Treinar com liberdade, vestir o lookinho que quiser, e ter o próprio ritmo respeitado. Para muitas mulheres, essa realidade ainda é distante em academias tradicionais. Mas iniciativas exclusivas para o público feminino estão ganhando espaço com a promessa de oferecerem um lugar seguro para movimentar o corpo.
Em Porto Alegre, três locais mostram que a iniciativa tem conquistado muitas adeptas, que relatam o impacto positivo na autoestima e na saúde mental, além de reforçar o senso de pertencimento.
Na academia: treino adaptado à vida real delas

A MyPlanFem nasceu do desejo da proprietária, Roberta Rosa, de criar o lugar onde ela mesma gostaria de treinar, mas nunca encontrou. Com uma metodologia voltada para os ciclos do corpo feminino, a academia recebe mulheres com rotinas diversas, e oferece um espaço preparado para isso.

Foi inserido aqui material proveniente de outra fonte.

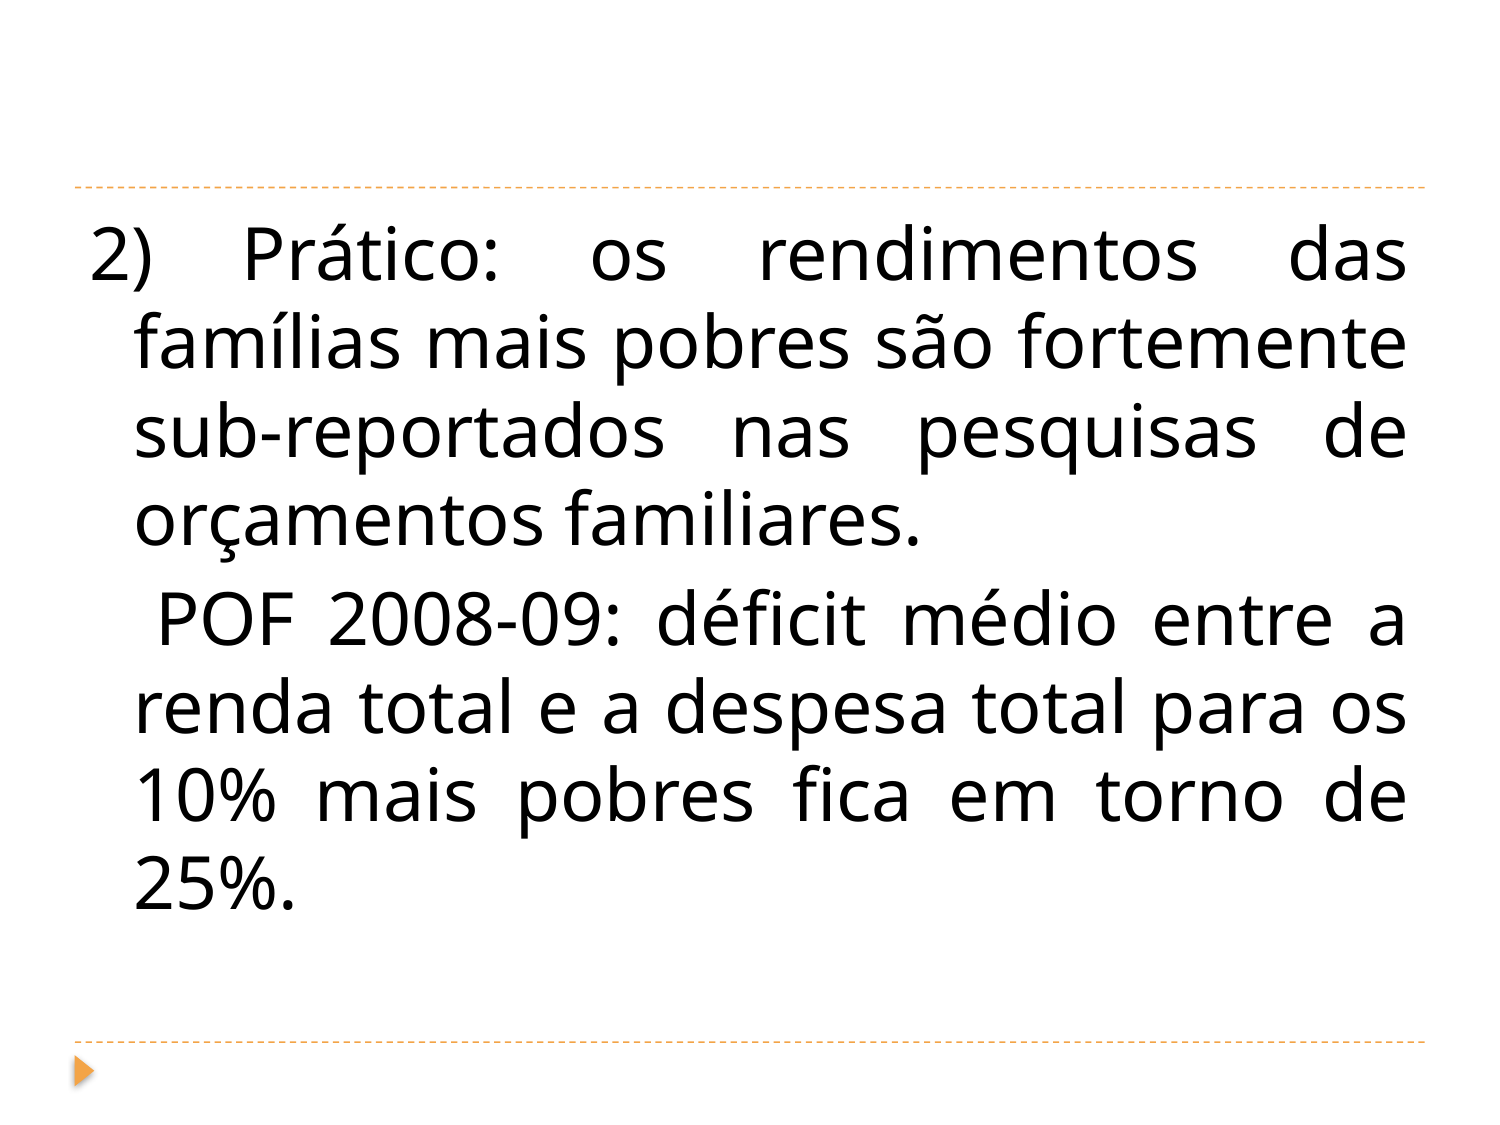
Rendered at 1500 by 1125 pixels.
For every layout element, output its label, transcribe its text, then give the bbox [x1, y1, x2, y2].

list 2) Prático: os rendimentos das famílias mais pobres são fortemente sub-reportados nas pesquisas de orçamentos familiares. POF 2008-09: déficit médio entre a renda total e a despesa total para os 10% mais pobres fica em torno de 25%. [75, 200, 1425, 1010]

— Já treinei em muitas academias e nunca me senti acolhida. Aqui, a ideia é que a aluna se sinta bem em qualquer fase da vida: menstruada, grávida, no pós-parto ou na menopausa. Tem aluna que traz o filho para a aula. A gente entende. É um ambiente em que todo mundo se ajuda — explica Roberta.

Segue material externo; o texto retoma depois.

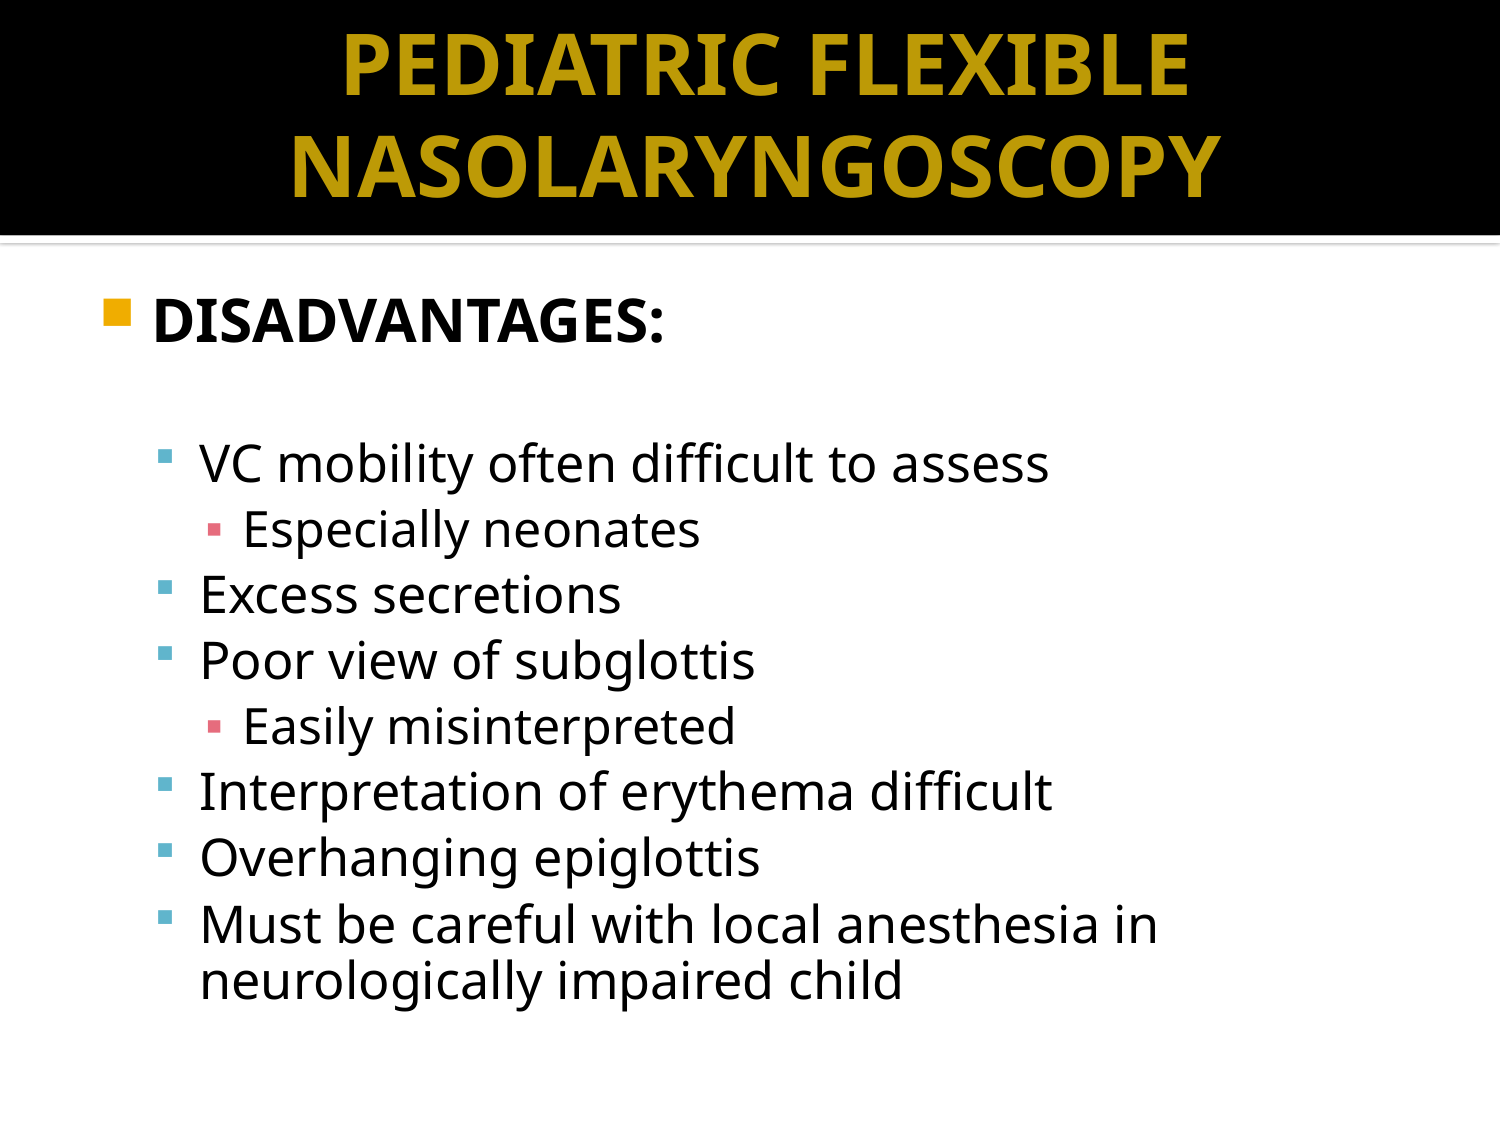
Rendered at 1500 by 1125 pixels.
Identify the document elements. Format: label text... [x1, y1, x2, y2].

list DISADVANTAGES: VC mobility often difficult to assess Especially neonates Excess secretions Poor view of subglottis Easily misinterpreted Interpretation of erythema difficult Overhanging epiglottis Must be careful with local anesthesia in neurologically impaired child [70, 275, 1430, 1090]
text_box PEDIATRIC FLEXIBLE NASOLARYNGOSCOPY [46, 2, 1464, 223]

Aluna da academia, a publicitária Priscila Vieira conta que após um período de sedentarismo, buscava retomar os cuidados com o corpo, mas queria um lugar onde se sentisse especial.
— Eu queria um espaço que tivesse um direcionamento de treino pensando em mim, na minha rotina, no meu dia a dia. Principalmente a gente que está com mais de 40 anos, e tem uma rotina de trabalho, de filho, de casa, tudo ao mesmo tempo. Então é muito legal estar em um ambiente em que a gente se sente compreendida — afirma a publicitária.
No ringue: socos que aliviam a mente

A Ellas Muay Thai, comandada por Luana Rodrigues, nasceu com os objetivos: oferecer liberdade, segurança e uma comunidade que conectasse mulheres por meio da luta.
— Em uma academia convencional, com homem junto, na maioria das vezes, a gente não consegue viver, ser plenamente, fazer o exercício. Tem que cuidar se está com uma roupa que marca um pouquinho, os olhares, as conversas… E aqui não. A minha intenção, desde o início, foi criar realmente esse lugar seguro para as mulheres virem treinar — destaca Luana.
A administradora e aluna da Ellas, Michele Meregalli, treina no espaço há quatro anos. Segundo ela, foi no esporte que encontrou o apoio emocional necessário para enfrentar um momento difícil da vida:
— Eu não gostava de academia, nem das atividades convencionais que tinham por aí. Precisava buscar uma atividade que não me desse só saúde física, mas também saúde mental. E aqui, o objetivo, o foco, não é o Muay Thai em si, mas transformar a vida das mulheres.
No compasso da dança: autoestima e movimento na terceira idade

No grupo de dança da escola As Batucas, as aulas são comandadas por professoras e frequentadas, majoritariamente, por mulheres acima dos 50 anos. A professora Luiza Alves destaca como o ambiente ajuda na quebra de barreiras.
— Trabalhar com um público 100% feminino, e a maioria mulheres mais velhas, é muito especial porque, se a gente pensar de forma geral, tem um preconceito com pessoas mais velhas dançando e com mulheres também. Muitas delas já vêm dizendo: nossa, eu já tenho muitos anos, nunca dancei na vida, eu nunca vou aprender a dançar — afirma a professora.
A enfermeira aposentada Márcia Inês Pietroni conta que sempre gostou de dançar, mas a autocrítica constantemente a sabotava:
— Já estou na terceira idade. Então, a dança dá um molejo, dá uma alegria. Para mim, assim, a dança está sendo muito boa. E a Luiza faz alongamento, então a gente também faz essa questão corporal. E tem outra coisa: ajuda a memória.
Seja na musculação, na luta ou na dança, esses espaços mostram que mulheres precisam de locais seguros e acolhedores. Ambientes exclusivos, com rotinas adaptadas, ajudam a romper com o medo, o julgamento e a invisibilidade.